Olmert’s Latest Push for Surrender


P. David Hornik
FrontPageMagazine.com | 5/28/2008

“You help me get out of the Hariri investigation, and I’ll help you get out of the corruption charges.” The Syrian and Israeli governments’ simultaneous announcing of their peace talks last week was timed with such transparent cynicism that the respective heads of state, Bashar Assad and Ehud Olmert, might as well have used that wording.



Syria had just gotten a major boost with Hezbollah’s effective takeover of Lebanon in the Doha agreement, and now Israel was, moreover, anointing Assad as a peace-seeker. As for Olmert, his legal woes are mounting, and getting parts of the Israeli establishment to view him as a key to peace is a known way to extricate oneself from such woes. But whatever the blatant utility of its timing, the Syrian-Israeli announcement prompted a rash of writings on the prospects of a Golan-Heights-for-peace deal. The London-based Al-Quds Al-Arabi claimed on Saturday that Assad was caught between his foreign minister Walid Muallem, who supports a deal with Israel and a Syrian realignment with the West, and his deputy Farouk Sharaa who’s keen to remain aligned with Iran, Hezbollah, and Hamas.



Amir Taheri also wrote that the apparent warming toward Israel stemmed in part from Syrian fears of growing “Shiification” of the country by Iran, which has recently opened fourteen “cultural centers” in Syrian provinces.



For Israeli Middle East maven Guy Bechor, all that wouldn’t matter because a peace deal would mean “Assad’s minority Alawite regime [would] be toppled” since “his regime has no legitimacy in Syria as it is, particularly when it comes to the [Sunni] Muslim Brothers, whose power keeps growing.”



The upshot would be that “the Golan Heights would turn into a radical spearhead against Israel” with forces amassing there “from Iran, Afghanistan and elsewhere” and “life in the north [of Israel] turn[ing] into an unbearable nightmare” of terror attacks.

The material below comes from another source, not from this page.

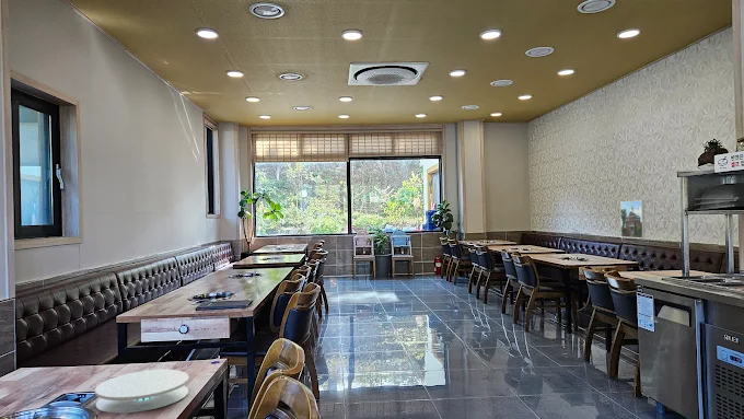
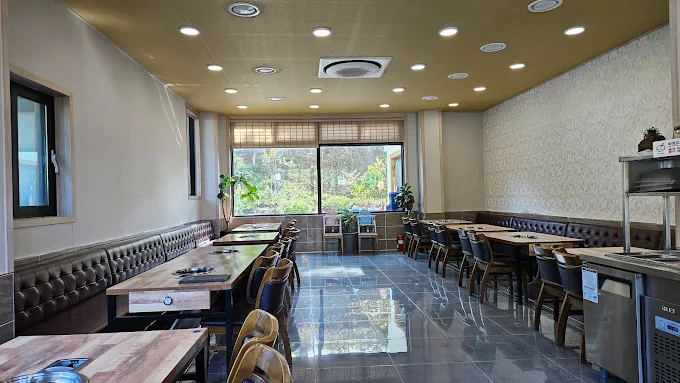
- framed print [619,199,646,240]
- plate [94,369,190,415]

Meanwhile the Bush administration was reported to be incensed at Israel with one official calling its announcement of the Syrian talks “a slap in the face.” The administration was right, of course, to criticize Olmert’s choosing as “peace partner” the thuggish Assad regime with its string of terror-assassinations in Lebanon, major facilitation of the Iraqi insurgency, and—seemingly most telling from Israel’s standpoint—recent abortive nuclear ambitions.

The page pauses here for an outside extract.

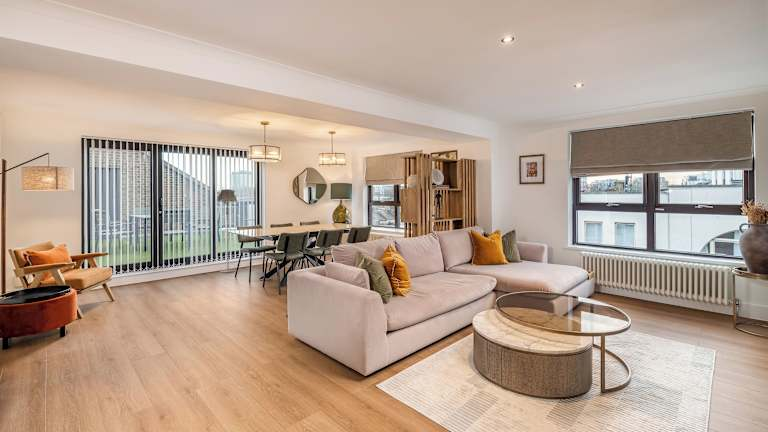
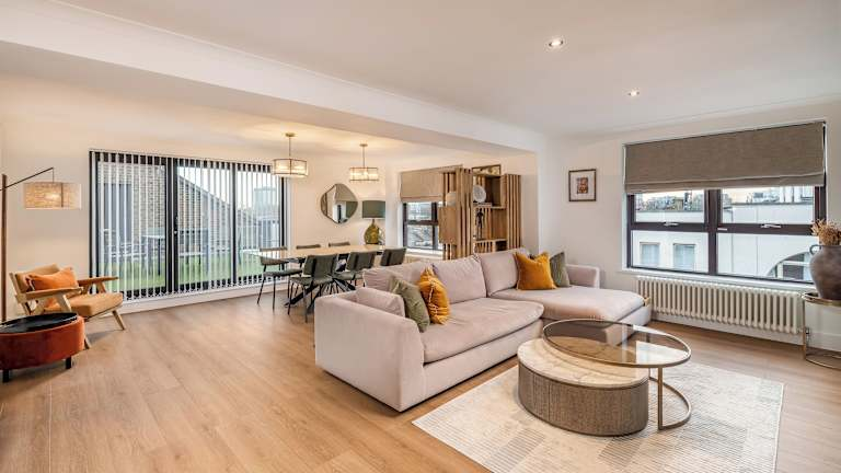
- floor lamp [216,188,238,274]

Lost, though, is the fact that since adopting the cause of Mahmoud Abbas’s Fatah terror organization, also as an alleged peace partner for Israel—even though, for instance, it gives Palestinian kids the identical education as Hamas—the Bush administration has been a major encourager of Israel’s own ongoing “peace” pathology of courting and rewarding terrorists and despots.



Of the various points made about the hypothetical Israeli-Syrian deal, the most resonant concerned the asymmetry entailed: whereas Israel would be giving up something very tangible, the strategic Heights, Syria—an example par excellence of the volatile, fractious Arab Middle East—would be giving promises, promises, easily trampled and forgotten.

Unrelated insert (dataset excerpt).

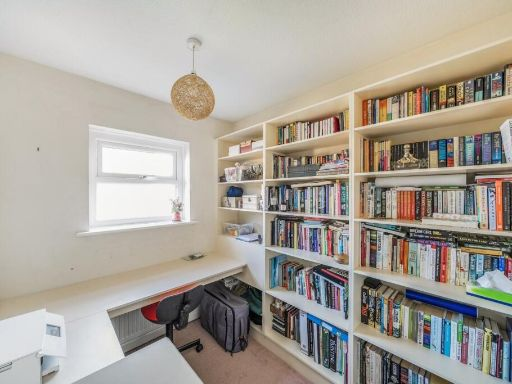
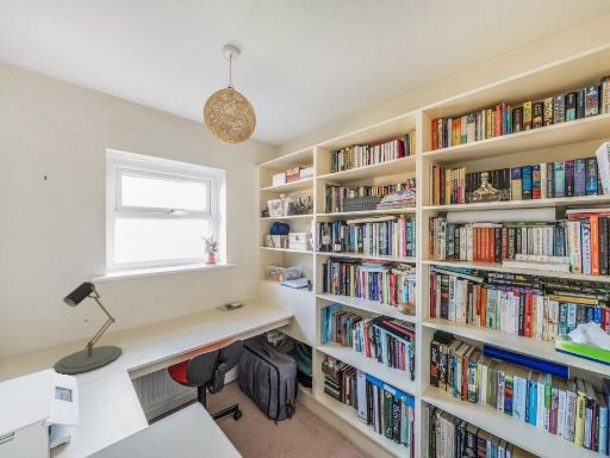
+ desk lamp [52,280,123,375]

Those of an empirical cast of mind would look at other Israeli peace deals as precedents. The wind blowing from Egypt, for instance, has been particularly cold lately—and not only because Egyptian Sinai continues to serve as a weapons conduit from Iran to Hamas.



Earlier this month Egypt’s Culture Minister Farouk Hosni said he would “burn Israeli books himself” if they were found in Egyptian libraries. Last week an amateur Egyptian soccer team in Rome, which included Egyptian diplomats from the embassy there, decided to boycott an international tournament because it turned out it would have to play an Israeli team.



The latest is that a group of elderly Egyptian-born Jews from Israel have had to cancel a visit to Egypt because this sparked a “frenzy” in the Egyptian media.



And if one casts one’s empirical gaze toward Jordan, with which Israel signed a peace treaty in 1994, the situation isn’t much better. The Intelligence and Information Center gives examples of blood-curdling anti-Semitic material in the Jordanian press including the partly government-owned Al-Dustur.



Israel didn’t, at least, make any significant land concessions to Jordan, and as Bechor points out, “the Sinai Peninsula is so large that the situation there is always reversible…. Yet with Syria the situation will be different: from an empty buffer zone, the Golan Heights will turn into a crowded anti-Israel region for generations to come.”



The basic problem—one that neither Olmert nor Bush has the guts to look at—is that the Arab Middle East remains intensely hostile to Israel. That means keeping Israel both viable and a formidable, valuable U.S. ally requires strengthening it and not turning its remaining strategic assets into a clearance sale for hostile parties. At this late date, it’s a lesson still not learned.